Thursday, September 22, 2016

Society of the Spectacle

The society of the spectacle is a society in which it is heavily influenced and manipulated into thinking a certain way. Guy Debord describes the spectacle in numerous ways, such as: "the flip side of money," "the stage at which the commodity has succeeded in totally colonizing social life," a "permanent opium war," and so on.
One quote from Debord that really stuck out to me was, "36, The fetishism of the commodity — the domination of society by “imperceptible as well as perceptible things” — attains its ultimate fulfillment in the spectacle, where the perceptible world is replaced by a selection of images which is projected above it, yet which at the same time succeeds in making itself regarded as the perceptible par excellence."
Customers line up for shoes in front of Foot Locker.
How I take this quote at least, is how people can almost "fetishize" a commodity such as shoes. For example, people will line up outside of store fronts for days and nights, and even in the blistering cold for just a pair of shoes. Stores would have to raffle out to customers in order for some to get their own pair.

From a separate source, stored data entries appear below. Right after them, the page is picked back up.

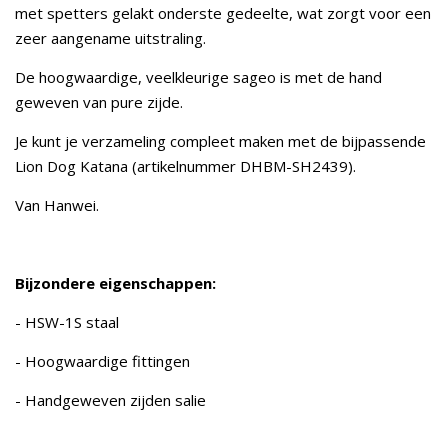
met spetters gelakt onderste gedeelte, wat zorgt voor een
zeer aangename uitstraling.
De hoogwaardige, veelkleurige sageo is met de hand
geweven van pure zijde.
Je kunt je verzameling compleet maken met de bijpassende
Lion Dog Katana (artikelnummer DHBM-SH2439).
Van Hanwei.
Bijzondere eigenschappen:
- HSW-1S staal
- Hoogwaardige fittingen
- Handgeweven zijden salie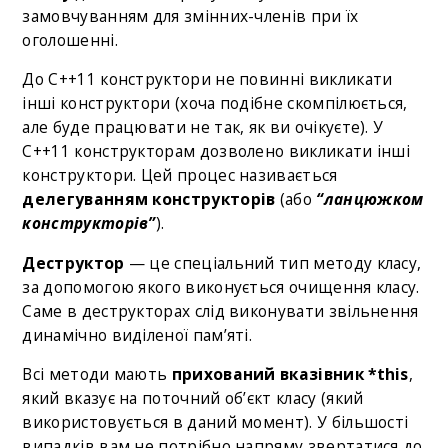
замовчуванням для змінних-членів при їх
оголошенні.
До C++11 конструктори не повинні викликати
інші конструктори (хоча подібне скомпілюється,
але буде працювати не так, як ви очікуєте). У
C++11 конструкторам дозволено викликати інші
конструктори. Цей процес називається
делегуванням конструкторів
(або
“ланцюжком
конструкторів”
).
Деструктор
— це спеціальний тип методу класу,
за допомогою якого виконується очищення класу.
Саме в деструкторах слід виконувати звільнення
динамічно виділеної пам’яті.
Всі методи мають
прихований вказівник *this
,
який вказує на поточний об’єкт класу (який
використовується в даний момент). У більшості
випадків вам не потрібно напряму звертатися до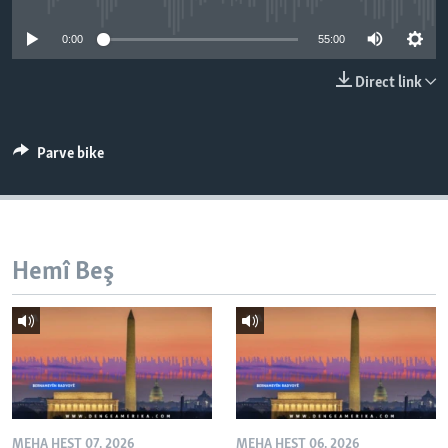
ÇAND Û HUNER
0:00
55:00
SERNIVÎS
Direct link
SORANÎ
Learning English
Parve bike
FOLLOW US
Hemî Beş
Zimanên Din
MEHA HEŞT 07, 2026
MEHA HEŞT 06, 2026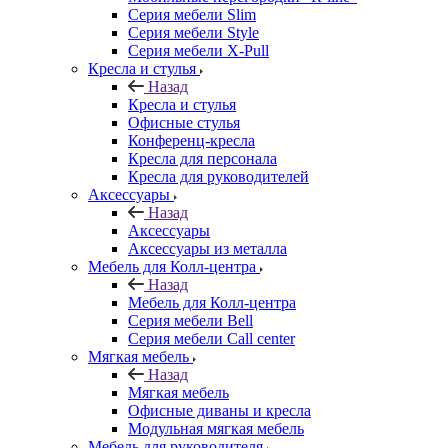
Серия мебели Slim
Серия мебели Style
Серия мебели X-Pull
Кресла и стулья
Назад
Кресла и стулья
Офисные стулья
Конференц-кресла
Кресла для персонала
Кресла для руководителей
Аксессуары
Назад
Аксессуары
Аксессуары из металла
Мебель для Колл-центра
Назад
Мебель для Колл-центра
Серия мебели Bell
Серия мебели Call center
Мягкая мебель
Назад
Мягкая мебель
Офисные диваны и кресла
Модульная мягкая мебель
Мебель для руководителя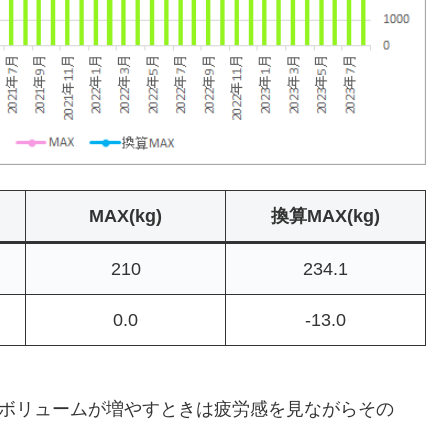
MAX
(kg)
換算MAX(kg)
210
234.1
0.0
-13.0
。ボリュームが増やすときは疲労感を見ながらその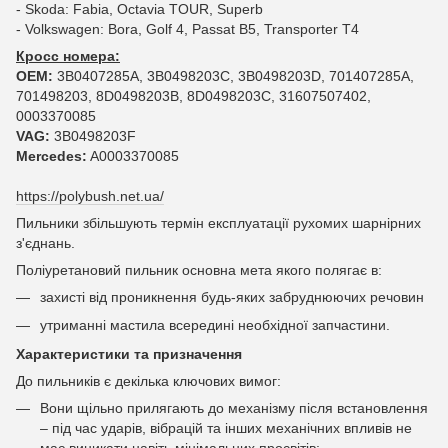
- Skoda: Fabia, Octavia TOUR, Superb
- Volkswagen: Bora, Golf 4, Passat B5, Transporter T4
Кросс номера:
OEM:
3B0407285A, 3B0498203C, 3B0498203D, 701407285A,
701498203, 8D0498203B, 8D0498203C, 31607507402,
0003370085
VAG:
3B0498203F
Mercedes:
A0003370085
https://polybush.net.ua/
Пильники збільшують термін експлуатації рухомих шарнірних
з'єднань.
Поліуретановий пильник основна мета якого полягає в:
захисті від проникнення будь-яких забруднюючих речовин
утриманні мастила всередині необхідної запчастини.
Характеристики та призначення
До пильників є декілька ключових вимог:
Вони щільно прилягають до механізму після встановлення
– під час ударів, вібрацій та інших механічних впливів не
має виникати навіть мінімальних просвітів;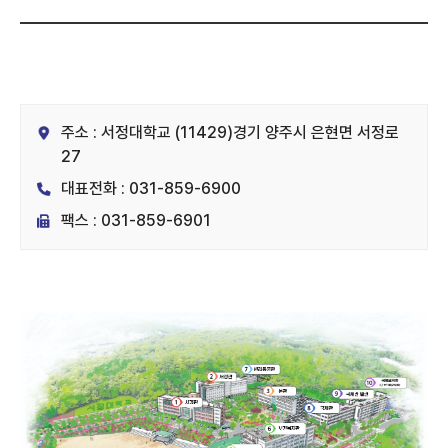
주소 : 서정대학교 (11429)경기 양주시 은현면 서정로
27
대표전화 : 031-859-6900
팩스 : 031-859-6901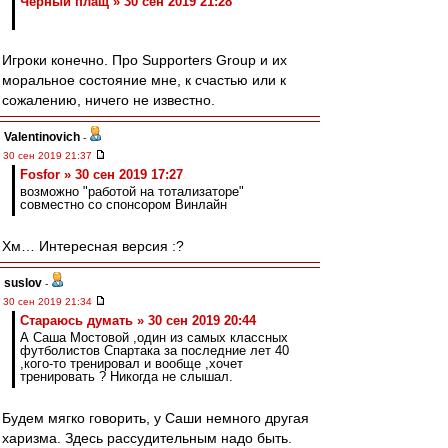
Черный плащ » 30 сен 2019 21:28
Игроки конечно. Про Supporters Group и их
моральное состояние мне, к счастью или к
сожалению, ничего не известно.
Valentinovich
-
30 сен 2019 21:37
Fosfor » 30 сен 2019 17:27
возможно "работой на тотализаторе"
совместно со спонсором Винлайн
Хм… Интересная версия :?
suslov
-
30 сен 2019 21:34
Стараюсь думать » 30 сен 2019 20:44
А Саша Мостовой ,один из самых классных
футболистов Спартака за последние лет 40
,кого-то тренировал и вообще ,хочет
тренировать ? Никогда не слышал.
Будем мягко говорить, у Саши немного другая
харизма. Здесь рассудительным надо быть.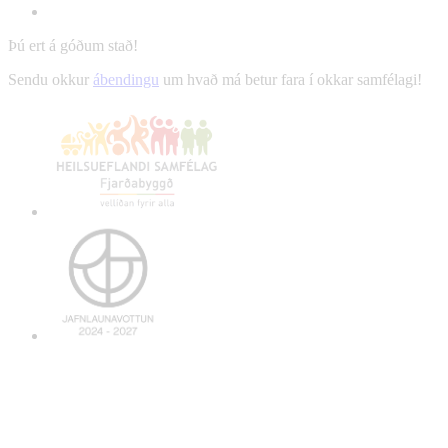
Þú ert á góðum stað!
Sendu okkur
ábendingu
um hvað má betur fara í okkar samfélagi!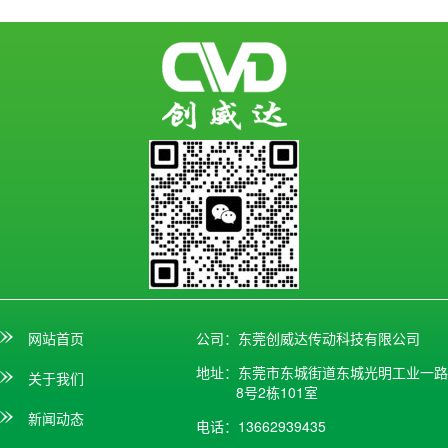
网站首页
公司：东莞创威达传动科技有限公司
地址：东莞市东城街道东城光明工业一路
关于我们
8号2栋101室
新闻动态
电话：13662939435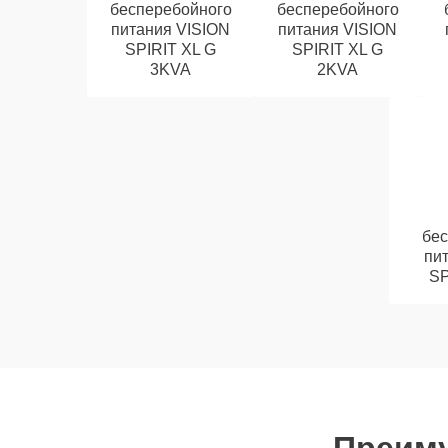
бесперебойного
бесперебойного
питания VISION
питания VISION
SPIRIT XL G
SPIRIT XL G
3KVA
2KVA
бе
пи
SP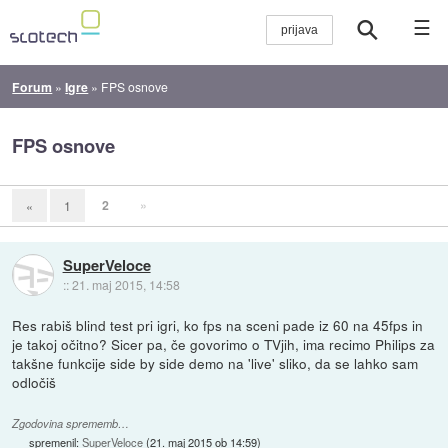
☰
Forum
»
Igre
»
FPS osnove
FPS osnove
2
»
«
1
SuperVeloce
::
21. maj 2015, 14:58
Res rabiš blind test pri igri, ko fps na sceni pade iz 60 na 45fps in
je takoj očitno? Sicer pa, če govorimo o TVjih, ima recimo Philips za
takšne funkcije side by side demo na 'live' sliko, da se lahko sam
odločiš
Zgodovina sprememb…
spremenil:
SuperVeloce
(
21. maj 2015 ob 14:59
)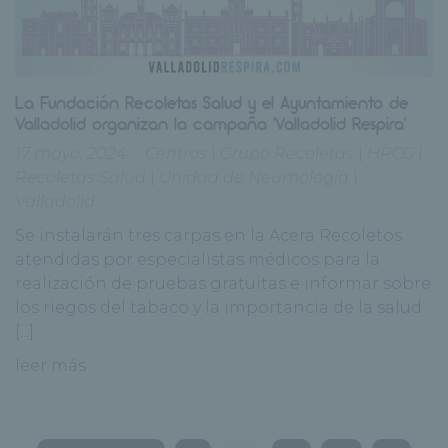
La Fundación Recoletas Salud y el Ayuntamiento de
Valladolid organizan la campaña ‘Valladolid Respira’
17 mayo, 2024
Centros
|
Grupo Recoletas
|
HRCG
|
Recoletas Salud
|
Unidad de Neumología
|
Valladolid
Se instalarán tres carpas en la Acera Recoletos
atendidas por especialistas médicos para la
realización de pruebas gratuitas e informar sobre
los riegos del tabaco y la importancia de la salud
[...]
leer más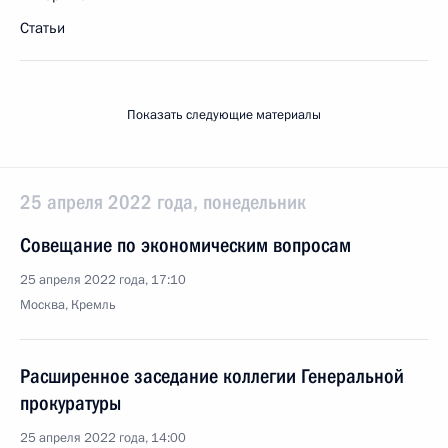
Статьи
Показать следующие материалы
25 апреля 2022 года, понедельник
Совещание по экономическим вопросам
25 апреля 2022 года, 17:10
Москва, Кремль
Расширенное заседание коллегии Генеральной
прокуратуры
25 апреля 2022 года, 14:00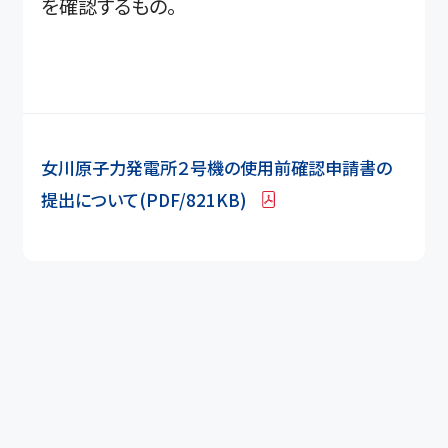
を確認するもの。
女川原子力発電所２号機の使用前確認申請書の
提出について(PDF/821KB)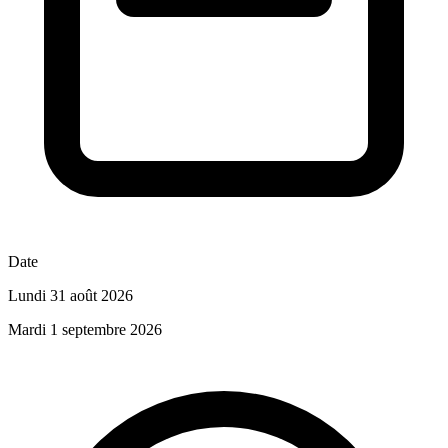
Date
Lundi 31 août 2026
Mardi 1 septembre 2026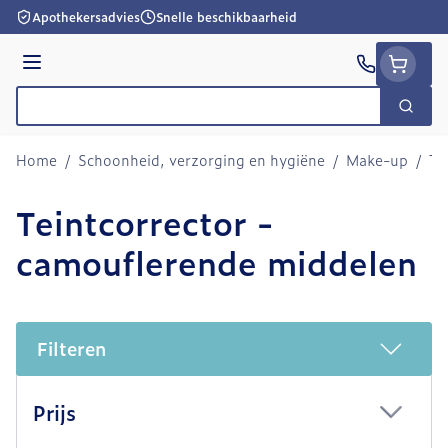
Ga naar de inhoud
Apothekersadvies
Snelle beschikbaarheid
Menu
Zoek
Product, merk, categorie...
Home
/
Schoonheid, verzorging en hygiëne
/
Make-up
/
Te
Teintcorrector -
camouflerende middelen
Filteren
Doorgaan naar productlijst
Prijs
filter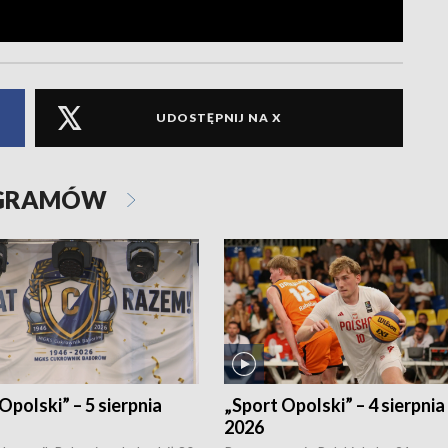
UDOSTĘPNIJ NA X
OGRAMÓW
Opolski” – 5 sierpnia
„Sport Opolski” – 4 sierpnia
2026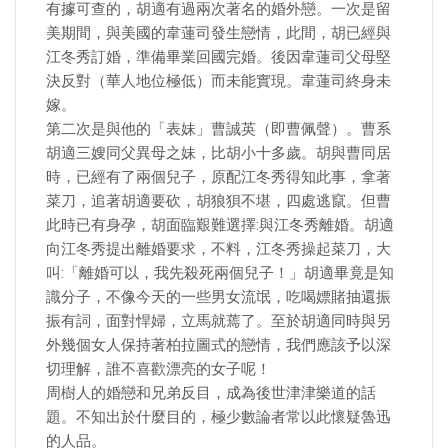
有據可查的，胡適有過兩次著名的婚外戀。一次是留
美期間，與美國的韋蓮司發生戀情，此間，胡已經與
江冬秀訂婚，準備畢業回國完婚。後因韋蓮司父母堅
決反對（華人地位極低）而未能實現。韋蓮司終身未
嫁。
第二次是與他的「表妹」曹誠英（即曹佩聲）。曹系
胡適三嫂同父異母之妹，比胡小十多歲。胡與曹同居
時，已經有了兩個兒子，原配江冬秀得知此事，拿著
菜刀，追著胡適要砍，胡狼狽不堪，四處逃竄。但曹
此時已有身孕，胡面臨艱難選擇:與江冬秀離婚。胡適
向江冬秀提出離婚要求，不料，江冬秀操起菜刀，大
叫:「離婚可以，我先殺死兩個兒子！」胡適畢竟是知
識分子，不像今天的一些男女流氓，吃喝嫖賭抽還振
振有詞，面對悍婦，立馬就蔫了。至於胡適同時與另
外幾個女人保持著柏拉圖式的戀情，我們應該予以深
切理解，誰不喜歡漂亮的女子呢！
周樹人的婚戀和兄弟反目，成為後世津津樂道的話
題。不知出於什麼目的，極少數論者常以此懷疑魯迅
的人品。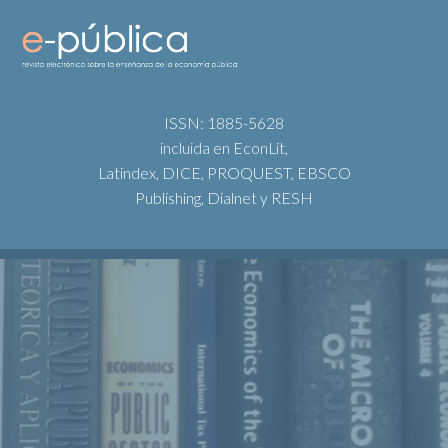
ISSN: 1885-5628
incluida en EconLit,
Latindex, DICE, PROQUEST, EBSCO
Publishing, Dialnet y RESH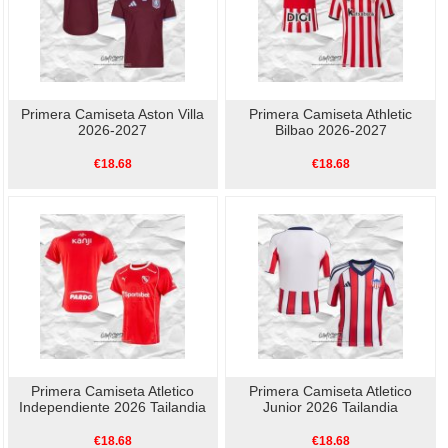
Primera Camiseta Aston Villa
Primera Camiseta Athletic
2026-2027
Bilbao 2026-2027
€18.68
€18.68
Primera Camiseta Atletico
Primera Camiseta Atletico
Independiente 2026 Tailandia
Junior 2026 Tailandia
€18.68
€18.68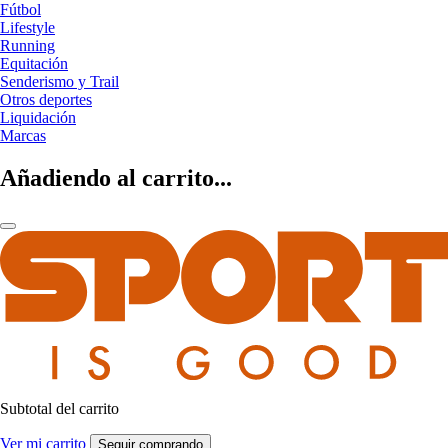
Fútbol
Lifestyle
Running
Equitación
Senderismo y Trail
Otros deportes
Liquidación
Marcas
Añadiendo al carrito...
Subtotal del carrito
Ver mi carrito
Seguir comprando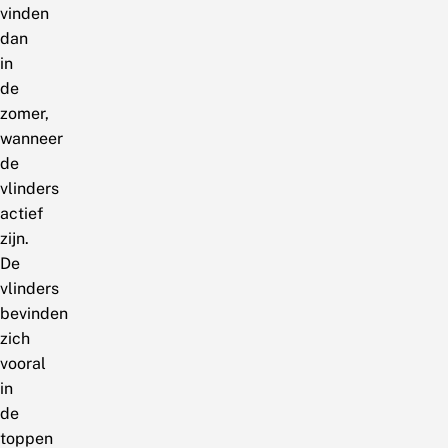
vinden
dan
in
de
zomer,
wanneer
de
vlinders
actief
zijn.
De
vlinders
bevinden
zich
vooral
in
de
toppen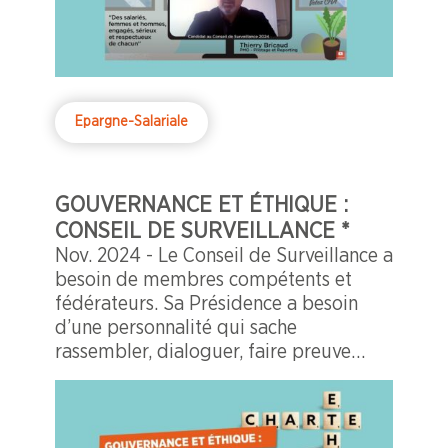
Epargne-Salariale
GOUVERNANCE ET ÉTHIQUE :
CONSEIL DE SURVEILLANCE *
Nov. 2024 - Le Conseil de Surveillance a
besoin de membres compétents et
fédérateurs. Sa Présidence a besoin
d’une personnalité qui sache
rassembler, dialoguer, faire preuve
d’efficacité et de persuasion et non pas
de violence ou de provocations en tout
genre…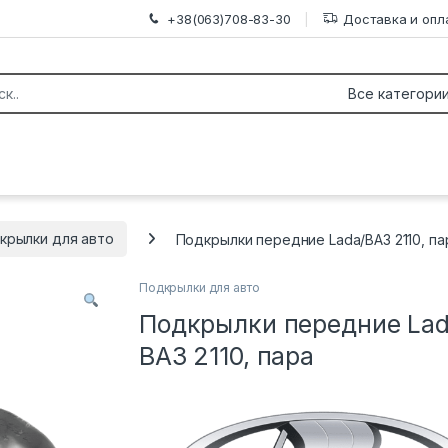
+38(063)708-83-30
Доставка и опл
крылки для авто
Подкрылки передние Lada/ВАЗ 2110, па
Подкрылки для авто
Подкрылки передние Lad
ВАЗ 2110, пара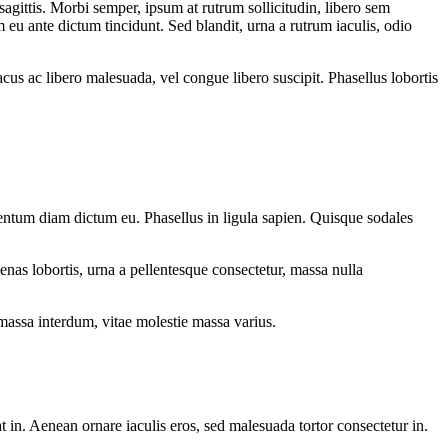
gittis. Morbi semper, ipsum at rutrum sollicitudin, libero sem
eu ante dictum tincidunt. Sed blandit, urna a rutrum iaculis, odio
cus ac libero malesuada, vel congue libero suscipit. Phasellus lobortis
ntum diam dictum eu. Phasellus in ligula sapien. Quisque sodales
nas lobortis, urna a pellentesque consectetur, massa nulla
massa interdum, vitae molestie massa varius.
at in. Aenean ornare iaculis eros, sed malesuada tortor consectetur in.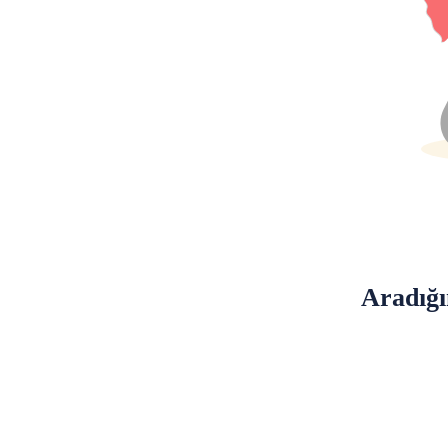
Aradığı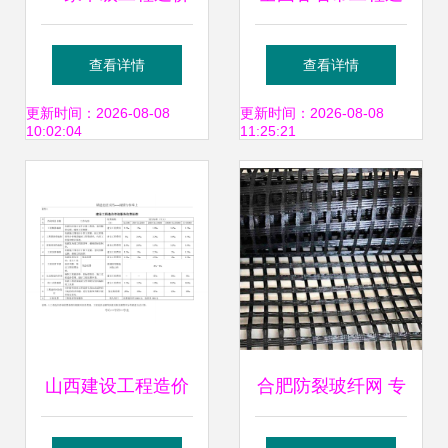
咨询企业资质延续
价咨询服务收费标
查看详情
查看详情
获准，行业标杆再
准汇总解读
更新时间：2026-08-08
更新时间：2026-08-08
10:02:04
11:25:21
显实力
山西建设工程造价
合肥防裂玻纤网 专
咨询服务收费标准
业评估基建成本的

How I see the spectacle in this is that certain shoes and brands became so widely known all around the web, and on the streets, to the point where people feel like they have to have them. Whether they collect them, or just want to show off their purchase. Some shoes may be overpriced, but people still buy them because they are told and influenced to buy and stick with the brand.

Another quote that stuck out to me was 51, "The economy’s triumph as an independent power at the same time spells its own doom, because the forces it has unleashed have eliminated the economic necessity that was the unchanging basis of earlier societies. Replacing that necessity with a necessity for boundless economic development can only mean replacing the satisfaction of primary human needs (now scarcely met) with an incessant fabrication of pseudo-needs, all of which ultimately come down to the single pseudo-need of maintaining the reign of the autonomous economy..."
Now what I am getting from Debord here, is that, as a society, we are replacing our basic necessities, with other things that we don't necessarily need,  but the desire for the commodity is so great, that we feel that it is very necessary to have.
Memes

That was a mouthful, but essentially, people like me, were brought up in a society where we are constantly being told by advertisements, social media, or the public, that certain products are "must haves" when in reality that's not entirely true.

Debord, Guy. The Society of the Spectacle. New York: Zone Books, 1994.